Howard continued his pursuit. By August 19th he was just a day behind the Indians. Then Joseph did something extraodinary. He turned and led 45 of his men straight towards Howard's camp. But he did it in such a way that the sentries mistook the incoming as a reinforcing cavalry column. When the true identity of the invaders was established, Joseph had managed to drive off 150 of Howard's pack mules. Three troops rushed out in pursuit. But Joseph had regrouped his men into an ambush. The soldiers withdrew.
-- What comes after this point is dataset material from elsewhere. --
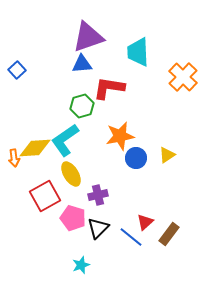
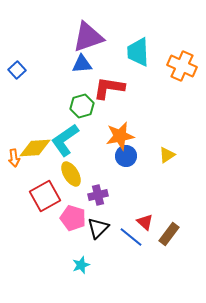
orange cross: moved 1 px left, 11 px up; rotated 20 degrees counterclockwise
blue circle: moved 10 px left, 2 px up
red triangle: rotated 36 degrees counterclockwise
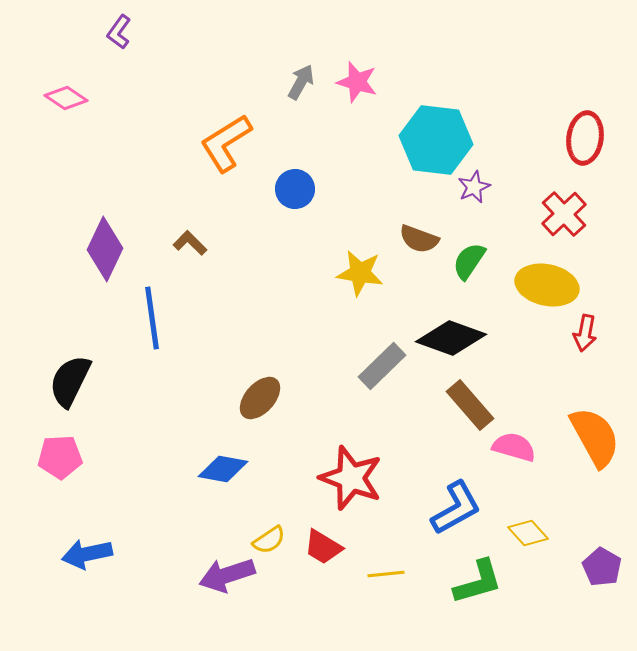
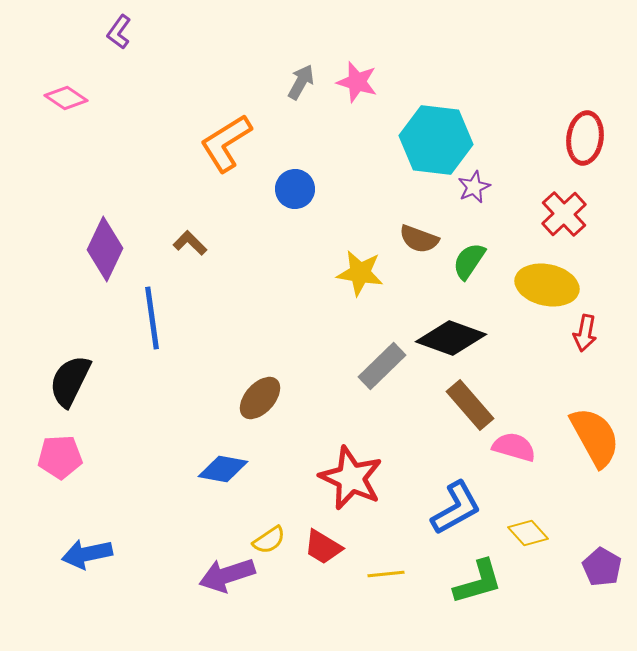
red star: rotated 4 degrees clockwise
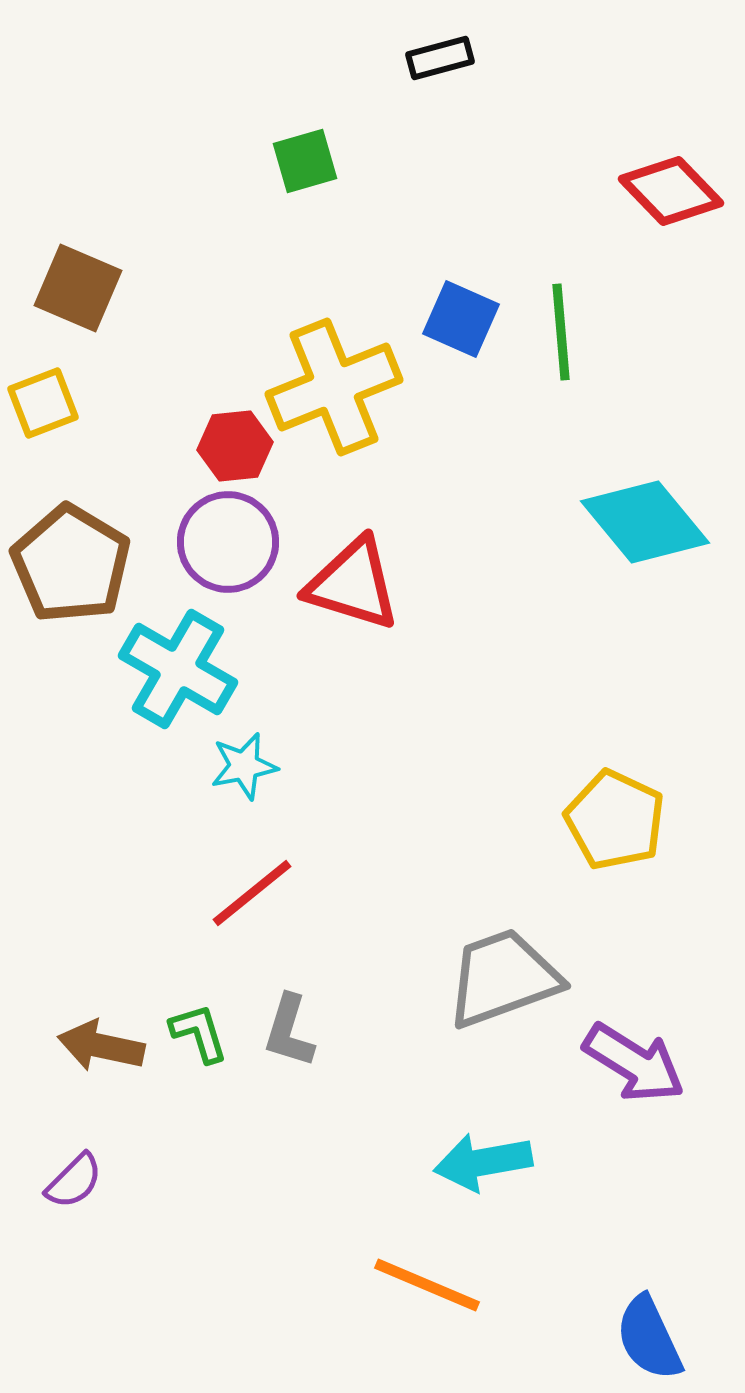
On August 22, Joseph entered Yellowstone National Park. Tourists in the park were terrified. Two of them were killed. As he advanced steadily towards Canada, Joseph consistently outwitted those sent against him. By mid September they had reached Bear Paw Mountains, just 40 miles from the Canadian border. Temporarily pausing, Joseph gave time for General Miles to position himself above him and cut off the retreat to Canada. On September 30th, Miles attacked the Indian camp. The Nez Perces fled to the ridges, leaving their tipis and horses behind. Then they dug in for the fight of their lives. Joseph sent a messenger to Sitting Bull in Canada to give him aid. But no reply came.

After five days of resistance, Joseph sent a message out to Miles, who had been reinforced by Howard. "I am tired of fighting," it said. He finally surrendered, along with 400 of his people. 300 others had managed to escape to Canada.

Joseph's people were exiled to the Indian Territory of Kansas. They weren't returned to the Northwest until 1885. Finally they were allowed to settle on the Colville Reservation in Washington. Chief Joseph died there in 1904.